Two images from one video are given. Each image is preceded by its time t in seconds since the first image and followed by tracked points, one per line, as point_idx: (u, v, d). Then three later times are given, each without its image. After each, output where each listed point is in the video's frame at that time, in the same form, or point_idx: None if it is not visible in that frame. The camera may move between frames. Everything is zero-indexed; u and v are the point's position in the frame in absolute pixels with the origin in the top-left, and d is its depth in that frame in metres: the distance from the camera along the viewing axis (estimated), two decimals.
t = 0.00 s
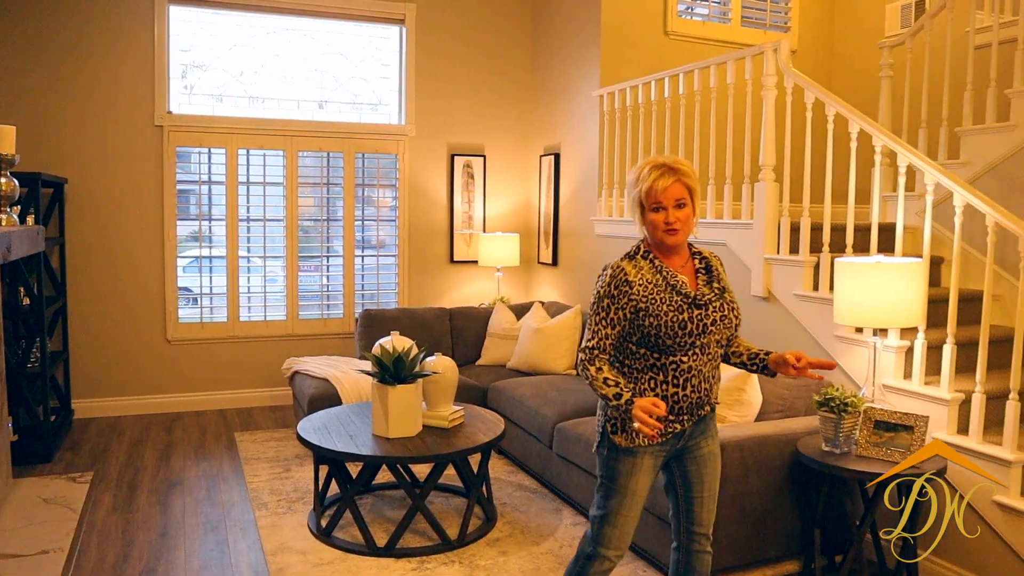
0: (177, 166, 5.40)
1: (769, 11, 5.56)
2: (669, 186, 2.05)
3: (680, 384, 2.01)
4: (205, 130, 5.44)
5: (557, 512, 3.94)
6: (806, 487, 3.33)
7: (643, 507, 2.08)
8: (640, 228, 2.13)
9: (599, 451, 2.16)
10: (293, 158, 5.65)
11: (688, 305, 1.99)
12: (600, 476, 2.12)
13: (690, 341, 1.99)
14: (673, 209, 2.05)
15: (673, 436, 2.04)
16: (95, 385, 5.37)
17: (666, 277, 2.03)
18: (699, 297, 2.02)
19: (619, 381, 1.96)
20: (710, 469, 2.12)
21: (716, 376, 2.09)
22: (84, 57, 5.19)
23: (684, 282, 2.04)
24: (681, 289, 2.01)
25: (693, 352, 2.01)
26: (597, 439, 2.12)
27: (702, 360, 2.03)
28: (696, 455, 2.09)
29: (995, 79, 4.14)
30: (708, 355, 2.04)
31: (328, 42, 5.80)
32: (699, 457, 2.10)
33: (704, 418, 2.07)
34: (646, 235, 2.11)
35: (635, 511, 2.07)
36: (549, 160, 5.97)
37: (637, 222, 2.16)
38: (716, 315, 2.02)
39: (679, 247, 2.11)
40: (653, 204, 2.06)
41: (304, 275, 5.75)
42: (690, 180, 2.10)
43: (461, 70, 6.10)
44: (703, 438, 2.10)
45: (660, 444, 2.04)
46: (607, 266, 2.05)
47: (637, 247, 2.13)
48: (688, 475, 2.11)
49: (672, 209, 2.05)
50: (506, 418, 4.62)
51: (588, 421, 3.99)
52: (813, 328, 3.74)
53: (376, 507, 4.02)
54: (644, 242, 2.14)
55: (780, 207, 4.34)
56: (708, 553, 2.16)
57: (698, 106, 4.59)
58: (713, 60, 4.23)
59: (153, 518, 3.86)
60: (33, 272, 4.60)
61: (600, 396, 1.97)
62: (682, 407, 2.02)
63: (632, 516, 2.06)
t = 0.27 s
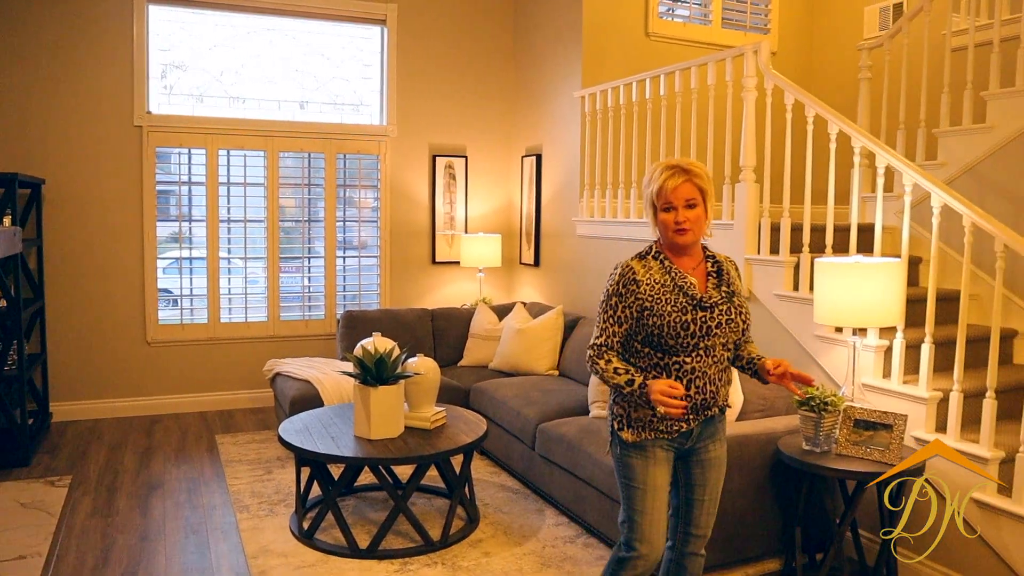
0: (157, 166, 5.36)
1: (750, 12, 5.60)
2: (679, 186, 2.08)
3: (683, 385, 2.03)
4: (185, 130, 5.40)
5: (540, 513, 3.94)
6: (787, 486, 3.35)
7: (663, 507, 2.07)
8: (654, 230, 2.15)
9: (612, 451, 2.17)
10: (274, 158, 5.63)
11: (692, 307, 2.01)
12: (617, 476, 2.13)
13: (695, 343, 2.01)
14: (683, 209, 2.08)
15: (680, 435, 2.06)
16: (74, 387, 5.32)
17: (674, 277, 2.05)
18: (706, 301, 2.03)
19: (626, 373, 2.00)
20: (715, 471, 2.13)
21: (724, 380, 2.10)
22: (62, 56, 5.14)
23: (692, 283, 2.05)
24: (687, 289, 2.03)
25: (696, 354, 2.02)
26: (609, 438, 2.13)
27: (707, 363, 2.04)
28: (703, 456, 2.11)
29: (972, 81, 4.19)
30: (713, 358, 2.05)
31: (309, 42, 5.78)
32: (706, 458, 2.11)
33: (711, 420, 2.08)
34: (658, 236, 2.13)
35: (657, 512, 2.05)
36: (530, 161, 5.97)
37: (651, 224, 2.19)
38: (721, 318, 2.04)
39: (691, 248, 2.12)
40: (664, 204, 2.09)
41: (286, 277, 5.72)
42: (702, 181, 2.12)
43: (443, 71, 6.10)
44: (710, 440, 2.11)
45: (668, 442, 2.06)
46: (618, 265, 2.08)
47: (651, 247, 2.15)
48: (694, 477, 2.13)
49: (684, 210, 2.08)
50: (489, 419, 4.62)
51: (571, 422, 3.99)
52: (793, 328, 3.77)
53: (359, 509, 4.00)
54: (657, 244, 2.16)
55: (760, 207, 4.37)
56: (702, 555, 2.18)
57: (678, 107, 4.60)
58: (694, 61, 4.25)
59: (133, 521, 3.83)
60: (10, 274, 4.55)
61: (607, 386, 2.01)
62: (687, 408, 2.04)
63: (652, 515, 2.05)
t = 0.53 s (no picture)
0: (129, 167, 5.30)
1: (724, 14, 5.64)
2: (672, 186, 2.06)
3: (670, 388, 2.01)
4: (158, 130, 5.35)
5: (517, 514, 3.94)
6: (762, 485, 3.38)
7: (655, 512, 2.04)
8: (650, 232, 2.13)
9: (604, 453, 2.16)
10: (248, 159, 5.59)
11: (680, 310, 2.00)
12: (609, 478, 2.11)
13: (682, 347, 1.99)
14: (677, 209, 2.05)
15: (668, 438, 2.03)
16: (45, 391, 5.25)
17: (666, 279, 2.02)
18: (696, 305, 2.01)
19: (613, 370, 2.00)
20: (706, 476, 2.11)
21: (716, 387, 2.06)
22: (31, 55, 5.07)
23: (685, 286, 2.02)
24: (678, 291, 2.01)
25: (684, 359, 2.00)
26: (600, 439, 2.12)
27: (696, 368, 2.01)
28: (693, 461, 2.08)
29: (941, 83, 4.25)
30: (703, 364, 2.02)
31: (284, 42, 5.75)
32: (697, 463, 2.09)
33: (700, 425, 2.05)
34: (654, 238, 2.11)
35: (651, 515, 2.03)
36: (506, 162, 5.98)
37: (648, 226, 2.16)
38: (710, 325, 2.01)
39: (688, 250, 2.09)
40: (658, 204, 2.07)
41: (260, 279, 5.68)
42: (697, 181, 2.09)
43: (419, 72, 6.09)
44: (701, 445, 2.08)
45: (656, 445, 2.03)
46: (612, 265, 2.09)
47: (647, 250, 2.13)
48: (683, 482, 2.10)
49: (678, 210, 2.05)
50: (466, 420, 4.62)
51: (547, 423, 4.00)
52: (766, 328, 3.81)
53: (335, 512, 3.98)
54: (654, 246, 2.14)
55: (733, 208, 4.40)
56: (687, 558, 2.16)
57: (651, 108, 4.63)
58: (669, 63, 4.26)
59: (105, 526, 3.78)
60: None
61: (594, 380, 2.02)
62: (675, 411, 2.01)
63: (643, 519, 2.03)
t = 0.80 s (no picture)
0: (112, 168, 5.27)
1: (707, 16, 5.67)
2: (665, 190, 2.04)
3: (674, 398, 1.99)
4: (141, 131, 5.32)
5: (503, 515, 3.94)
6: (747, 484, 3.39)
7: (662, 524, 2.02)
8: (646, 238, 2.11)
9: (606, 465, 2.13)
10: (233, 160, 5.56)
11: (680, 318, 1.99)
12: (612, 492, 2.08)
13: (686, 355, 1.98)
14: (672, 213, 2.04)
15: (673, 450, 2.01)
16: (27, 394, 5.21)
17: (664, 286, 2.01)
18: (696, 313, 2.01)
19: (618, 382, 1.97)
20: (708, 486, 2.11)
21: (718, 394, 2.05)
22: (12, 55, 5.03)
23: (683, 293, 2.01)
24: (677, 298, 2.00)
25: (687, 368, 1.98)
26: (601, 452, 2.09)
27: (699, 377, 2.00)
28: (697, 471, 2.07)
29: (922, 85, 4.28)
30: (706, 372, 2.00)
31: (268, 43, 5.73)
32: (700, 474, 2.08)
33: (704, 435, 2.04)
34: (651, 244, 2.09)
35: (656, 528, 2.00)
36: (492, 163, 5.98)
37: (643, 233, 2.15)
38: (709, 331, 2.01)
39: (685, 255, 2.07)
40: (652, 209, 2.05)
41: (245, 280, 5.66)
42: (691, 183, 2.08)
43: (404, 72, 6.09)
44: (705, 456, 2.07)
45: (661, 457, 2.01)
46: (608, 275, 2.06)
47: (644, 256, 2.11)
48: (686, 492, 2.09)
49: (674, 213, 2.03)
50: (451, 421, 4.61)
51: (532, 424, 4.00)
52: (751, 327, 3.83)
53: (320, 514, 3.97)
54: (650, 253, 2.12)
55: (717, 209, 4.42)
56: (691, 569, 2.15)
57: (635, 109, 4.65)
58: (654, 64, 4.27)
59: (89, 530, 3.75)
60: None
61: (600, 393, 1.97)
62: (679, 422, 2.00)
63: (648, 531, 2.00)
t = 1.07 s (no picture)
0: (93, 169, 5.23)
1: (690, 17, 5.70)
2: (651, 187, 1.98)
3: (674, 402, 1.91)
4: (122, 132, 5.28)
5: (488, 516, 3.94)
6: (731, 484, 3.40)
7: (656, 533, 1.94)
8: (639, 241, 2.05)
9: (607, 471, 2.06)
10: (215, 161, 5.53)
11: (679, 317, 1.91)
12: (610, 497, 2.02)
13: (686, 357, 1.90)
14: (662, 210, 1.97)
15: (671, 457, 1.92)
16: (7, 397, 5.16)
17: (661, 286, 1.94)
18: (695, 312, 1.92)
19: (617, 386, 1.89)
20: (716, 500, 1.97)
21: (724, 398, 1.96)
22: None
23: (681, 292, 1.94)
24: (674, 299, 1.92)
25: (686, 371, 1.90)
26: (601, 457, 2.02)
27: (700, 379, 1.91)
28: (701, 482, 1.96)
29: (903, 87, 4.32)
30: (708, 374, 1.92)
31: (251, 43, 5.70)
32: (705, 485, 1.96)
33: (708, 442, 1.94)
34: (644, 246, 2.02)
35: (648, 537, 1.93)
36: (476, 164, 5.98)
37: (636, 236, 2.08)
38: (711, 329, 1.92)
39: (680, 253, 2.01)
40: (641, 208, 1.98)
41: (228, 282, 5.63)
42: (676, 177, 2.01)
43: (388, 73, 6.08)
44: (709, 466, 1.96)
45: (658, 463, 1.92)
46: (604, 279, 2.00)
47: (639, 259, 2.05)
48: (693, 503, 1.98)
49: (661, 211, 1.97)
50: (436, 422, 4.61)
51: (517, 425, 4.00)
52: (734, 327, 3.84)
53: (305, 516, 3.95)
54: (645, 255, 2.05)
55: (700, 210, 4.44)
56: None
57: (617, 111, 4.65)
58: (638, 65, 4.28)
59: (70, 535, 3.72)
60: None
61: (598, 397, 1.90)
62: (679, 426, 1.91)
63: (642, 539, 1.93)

::::::::::

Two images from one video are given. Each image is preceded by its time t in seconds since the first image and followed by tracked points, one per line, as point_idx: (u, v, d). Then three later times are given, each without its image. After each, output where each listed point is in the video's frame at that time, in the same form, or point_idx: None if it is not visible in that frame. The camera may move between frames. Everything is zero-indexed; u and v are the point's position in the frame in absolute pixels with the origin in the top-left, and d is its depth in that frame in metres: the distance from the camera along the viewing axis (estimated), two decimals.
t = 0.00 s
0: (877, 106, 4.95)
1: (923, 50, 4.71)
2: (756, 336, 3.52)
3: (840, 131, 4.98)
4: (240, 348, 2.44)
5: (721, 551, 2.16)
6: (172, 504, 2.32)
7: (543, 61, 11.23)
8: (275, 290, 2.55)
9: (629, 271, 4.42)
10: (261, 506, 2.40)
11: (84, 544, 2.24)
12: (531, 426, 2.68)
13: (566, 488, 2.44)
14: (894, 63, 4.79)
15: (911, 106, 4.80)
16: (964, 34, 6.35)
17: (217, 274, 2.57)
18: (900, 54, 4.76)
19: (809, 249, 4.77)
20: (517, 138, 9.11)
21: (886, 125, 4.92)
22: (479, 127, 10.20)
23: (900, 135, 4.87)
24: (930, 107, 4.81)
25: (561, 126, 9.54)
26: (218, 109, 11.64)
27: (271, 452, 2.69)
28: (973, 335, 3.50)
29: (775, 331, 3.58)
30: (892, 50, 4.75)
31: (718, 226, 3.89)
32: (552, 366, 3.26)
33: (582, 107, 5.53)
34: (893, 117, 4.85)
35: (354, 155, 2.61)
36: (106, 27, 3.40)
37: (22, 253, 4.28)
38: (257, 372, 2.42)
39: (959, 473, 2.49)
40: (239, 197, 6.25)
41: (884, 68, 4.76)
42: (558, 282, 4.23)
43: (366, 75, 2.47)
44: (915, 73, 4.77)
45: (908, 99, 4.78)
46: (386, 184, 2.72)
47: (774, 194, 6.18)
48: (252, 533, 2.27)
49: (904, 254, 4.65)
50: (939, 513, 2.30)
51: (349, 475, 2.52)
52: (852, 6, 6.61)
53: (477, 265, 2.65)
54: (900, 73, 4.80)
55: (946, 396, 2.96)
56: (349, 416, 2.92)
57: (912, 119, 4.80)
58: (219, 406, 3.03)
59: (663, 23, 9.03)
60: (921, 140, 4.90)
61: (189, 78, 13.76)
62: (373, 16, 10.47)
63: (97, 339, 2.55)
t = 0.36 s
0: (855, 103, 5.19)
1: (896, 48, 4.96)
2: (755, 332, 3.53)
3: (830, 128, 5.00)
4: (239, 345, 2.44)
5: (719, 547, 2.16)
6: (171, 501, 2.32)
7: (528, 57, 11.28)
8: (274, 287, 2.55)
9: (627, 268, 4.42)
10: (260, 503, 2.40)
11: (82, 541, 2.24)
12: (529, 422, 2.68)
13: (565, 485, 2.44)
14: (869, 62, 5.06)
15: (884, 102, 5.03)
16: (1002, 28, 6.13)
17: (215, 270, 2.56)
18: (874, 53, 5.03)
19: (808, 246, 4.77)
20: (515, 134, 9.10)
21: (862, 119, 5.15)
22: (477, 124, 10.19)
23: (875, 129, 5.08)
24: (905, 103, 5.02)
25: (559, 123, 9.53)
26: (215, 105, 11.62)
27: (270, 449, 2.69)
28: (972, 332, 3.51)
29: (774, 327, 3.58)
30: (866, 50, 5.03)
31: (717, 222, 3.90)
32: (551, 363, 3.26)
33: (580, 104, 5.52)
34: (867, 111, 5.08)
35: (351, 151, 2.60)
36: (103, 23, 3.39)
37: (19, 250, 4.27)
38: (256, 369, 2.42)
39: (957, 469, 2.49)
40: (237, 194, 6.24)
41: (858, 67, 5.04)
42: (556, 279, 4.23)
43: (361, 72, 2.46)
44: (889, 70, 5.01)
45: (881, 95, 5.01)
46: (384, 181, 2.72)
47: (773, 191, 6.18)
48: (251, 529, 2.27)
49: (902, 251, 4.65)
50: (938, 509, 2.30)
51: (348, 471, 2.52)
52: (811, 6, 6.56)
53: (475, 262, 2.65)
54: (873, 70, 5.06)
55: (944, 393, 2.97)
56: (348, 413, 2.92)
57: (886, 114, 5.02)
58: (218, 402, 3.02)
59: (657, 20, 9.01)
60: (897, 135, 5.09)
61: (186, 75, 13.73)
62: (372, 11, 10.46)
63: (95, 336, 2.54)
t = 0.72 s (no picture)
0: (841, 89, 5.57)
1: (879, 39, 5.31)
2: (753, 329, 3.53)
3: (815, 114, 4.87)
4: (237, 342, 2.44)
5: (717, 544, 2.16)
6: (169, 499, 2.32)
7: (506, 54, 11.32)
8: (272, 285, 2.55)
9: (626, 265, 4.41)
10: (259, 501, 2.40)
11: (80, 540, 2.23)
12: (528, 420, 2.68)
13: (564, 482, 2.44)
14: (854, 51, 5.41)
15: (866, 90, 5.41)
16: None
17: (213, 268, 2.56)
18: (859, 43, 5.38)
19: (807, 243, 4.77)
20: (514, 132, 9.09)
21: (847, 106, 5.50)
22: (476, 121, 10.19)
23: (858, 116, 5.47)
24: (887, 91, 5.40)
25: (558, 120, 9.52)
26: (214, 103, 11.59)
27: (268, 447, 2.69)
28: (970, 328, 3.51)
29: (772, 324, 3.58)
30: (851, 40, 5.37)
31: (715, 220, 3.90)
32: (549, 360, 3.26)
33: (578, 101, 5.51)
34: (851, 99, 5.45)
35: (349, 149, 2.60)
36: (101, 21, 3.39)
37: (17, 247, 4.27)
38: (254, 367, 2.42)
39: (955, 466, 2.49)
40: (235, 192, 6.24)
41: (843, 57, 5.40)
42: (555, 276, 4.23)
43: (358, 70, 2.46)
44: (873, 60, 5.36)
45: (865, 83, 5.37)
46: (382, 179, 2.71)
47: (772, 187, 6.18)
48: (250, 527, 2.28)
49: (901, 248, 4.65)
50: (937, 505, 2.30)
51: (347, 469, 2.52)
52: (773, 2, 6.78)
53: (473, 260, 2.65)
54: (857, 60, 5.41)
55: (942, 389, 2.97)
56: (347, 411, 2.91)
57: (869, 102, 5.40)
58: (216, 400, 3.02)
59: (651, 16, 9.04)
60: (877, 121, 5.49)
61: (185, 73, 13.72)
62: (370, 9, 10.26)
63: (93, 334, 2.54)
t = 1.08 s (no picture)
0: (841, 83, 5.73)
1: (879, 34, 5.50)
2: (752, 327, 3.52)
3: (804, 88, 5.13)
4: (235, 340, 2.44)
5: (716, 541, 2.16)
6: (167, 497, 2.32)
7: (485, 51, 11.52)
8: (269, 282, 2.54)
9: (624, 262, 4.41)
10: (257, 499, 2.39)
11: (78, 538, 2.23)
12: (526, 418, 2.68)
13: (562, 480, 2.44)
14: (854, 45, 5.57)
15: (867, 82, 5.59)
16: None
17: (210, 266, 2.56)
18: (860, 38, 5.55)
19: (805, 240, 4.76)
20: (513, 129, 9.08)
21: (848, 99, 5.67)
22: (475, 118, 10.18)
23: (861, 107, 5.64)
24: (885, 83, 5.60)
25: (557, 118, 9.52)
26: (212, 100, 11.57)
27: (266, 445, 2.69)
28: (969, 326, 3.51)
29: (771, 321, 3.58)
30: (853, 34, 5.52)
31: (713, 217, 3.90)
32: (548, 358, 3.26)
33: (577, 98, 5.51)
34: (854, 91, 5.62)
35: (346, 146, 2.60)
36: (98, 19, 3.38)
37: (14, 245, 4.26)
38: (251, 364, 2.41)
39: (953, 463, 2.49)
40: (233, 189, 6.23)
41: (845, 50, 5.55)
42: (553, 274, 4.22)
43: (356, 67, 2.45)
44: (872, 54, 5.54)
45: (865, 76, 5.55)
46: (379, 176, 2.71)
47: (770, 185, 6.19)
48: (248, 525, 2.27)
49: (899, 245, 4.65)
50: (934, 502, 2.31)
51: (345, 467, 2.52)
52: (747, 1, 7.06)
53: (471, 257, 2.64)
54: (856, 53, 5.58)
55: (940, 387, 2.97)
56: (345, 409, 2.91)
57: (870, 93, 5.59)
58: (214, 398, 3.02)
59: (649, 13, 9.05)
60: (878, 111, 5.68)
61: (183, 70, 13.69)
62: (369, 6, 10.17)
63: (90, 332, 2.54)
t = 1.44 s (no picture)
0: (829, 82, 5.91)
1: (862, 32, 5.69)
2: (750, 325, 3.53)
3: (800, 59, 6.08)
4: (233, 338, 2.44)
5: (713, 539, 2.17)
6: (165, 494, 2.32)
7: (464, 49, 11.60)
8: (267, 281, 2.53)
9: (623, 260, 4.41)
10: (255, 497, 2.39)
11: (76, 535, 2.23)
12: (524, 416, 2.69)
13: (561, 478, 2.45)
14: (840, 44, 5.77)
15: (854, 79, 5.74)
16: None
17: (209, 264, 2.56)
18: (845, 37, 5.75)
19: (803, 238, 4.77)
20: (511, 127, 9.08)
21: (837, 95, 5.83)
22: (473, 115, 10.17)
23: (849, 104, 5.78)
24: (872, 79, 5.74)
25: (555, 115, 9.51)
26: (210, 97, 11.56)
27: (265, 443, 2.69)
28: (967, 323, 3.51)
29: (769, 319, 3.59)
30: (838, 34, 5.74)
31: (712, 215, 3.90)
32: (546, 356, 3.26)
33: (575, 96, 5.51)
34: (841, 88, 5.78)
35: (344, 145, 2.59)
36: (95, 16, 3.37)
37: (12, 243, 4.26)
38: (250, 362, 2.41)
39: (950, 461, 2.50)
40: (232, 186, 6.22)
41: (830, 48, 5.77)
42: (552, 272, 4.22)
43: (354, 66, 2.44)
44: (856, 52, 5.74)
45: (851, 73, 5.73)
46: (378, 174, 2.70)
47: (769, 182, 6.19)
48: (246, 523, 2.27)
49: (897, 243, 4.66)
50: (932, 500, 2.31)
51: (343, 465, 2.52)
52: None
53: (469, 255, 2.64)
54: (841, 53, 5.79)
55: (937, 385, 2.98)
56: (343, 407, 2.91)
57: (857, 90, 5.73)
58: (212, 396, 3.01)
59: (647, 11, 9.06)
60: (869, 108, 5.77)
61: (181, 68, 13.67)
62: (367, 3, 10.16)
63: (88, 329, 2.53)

::::::::::

* _THE PROBLEM_
Write down exactly the span of lines above from the one containing "11: (688, 305, 1.99)" to the one containing "31: (328, 42, 5.80)", both ends included.

* _YOUR SOLUTION_
11: (688, 305, 1.99)
12: (600, 476, 2.12)
13: (690, 341, 1.99)
14: (673, 209, 2.05)
15: (673, 436, 2.04)
16: (95, 385, 5.37)
17: (666, 277, 2.03)
18: (699, 297, 2.02)
19: (619, 381, 1.96)
20: (710, 469, 2.12)
21: (716, 376, 2.09)
22: (84, 57, 5.19)
23: (684, 282, 2.04)
24: (681, 289, 2.01)
25: (693, 352, 2.01)
26: (597, 439, 2.12)
27: (702, 360, 2.03)
28: (696, 455, 2.09)
29: (995, 79, 4.14)
30: (708, 355, 2.04)
31: (328, 42, 5.80)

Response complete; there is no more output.